*** Opening Records for the task ***

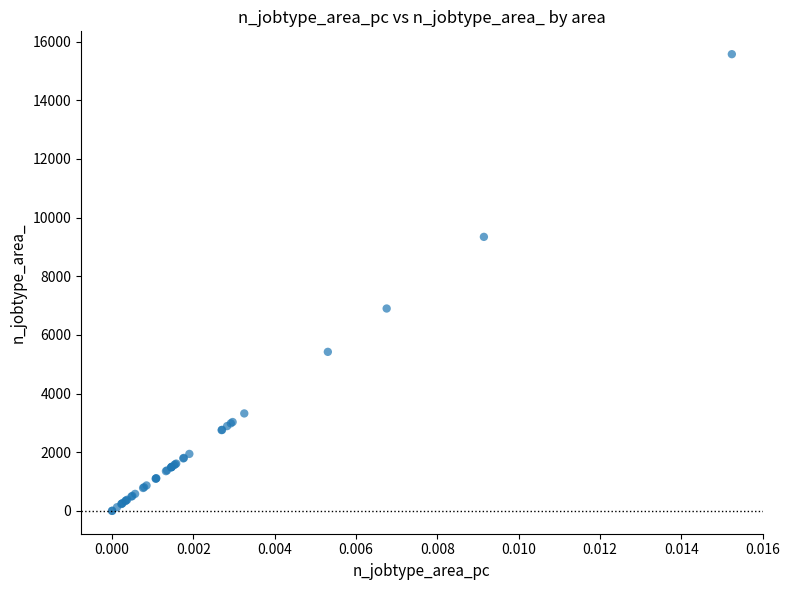

What Y value in the scatter plot is closest to 7787?

6901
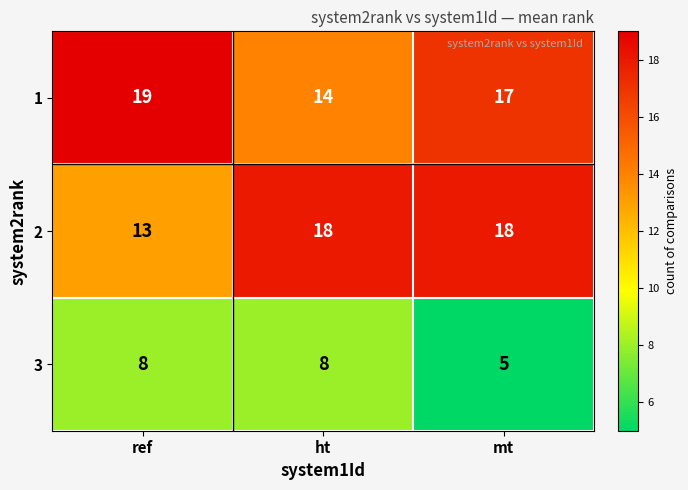

How many categories are shown in the chart?

3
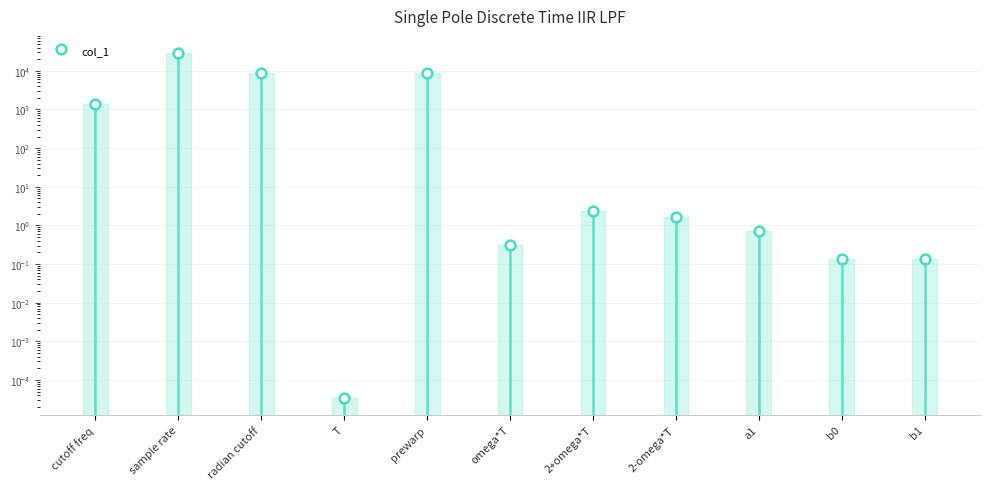

The value at sample rate is 28800.0. True or false?

True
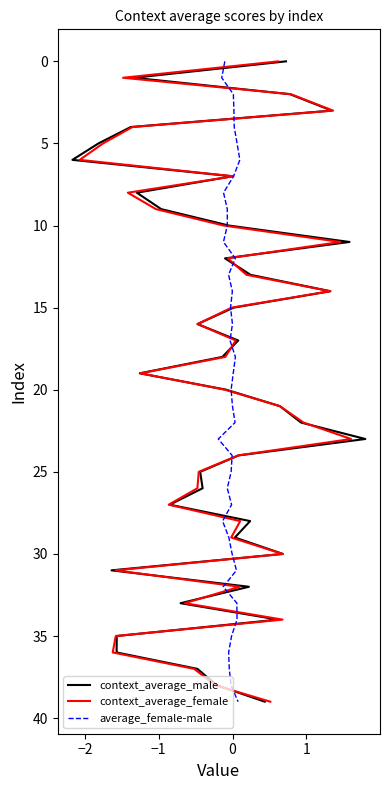

Which series has the largest range (max minus min)?

context_average_male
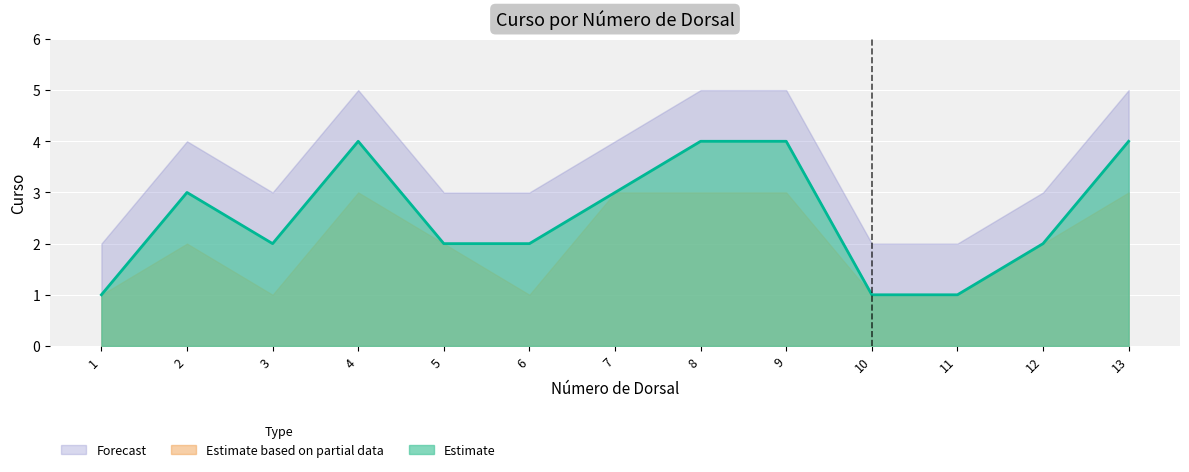

At 8, list the series in order from largest to smallest.

Forecast, Estimate, Estimate based on partial data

*** Closing Records for the task ***

## [Description of the task]
Reproduce every line of the listing above word for word, leaving out the pictures.

## [Response to this task]
What Y value in the scatter plot is closest to 7787?

6901

How many categories are shown in the chart?

3

The value at sample rate is 28800.0. True or false?

True

Which series has the largest range (max minus min)?

context_average_male

At 8, list the series in order from largest to smallest.

Forecast, Estimate, Estimate based on partial data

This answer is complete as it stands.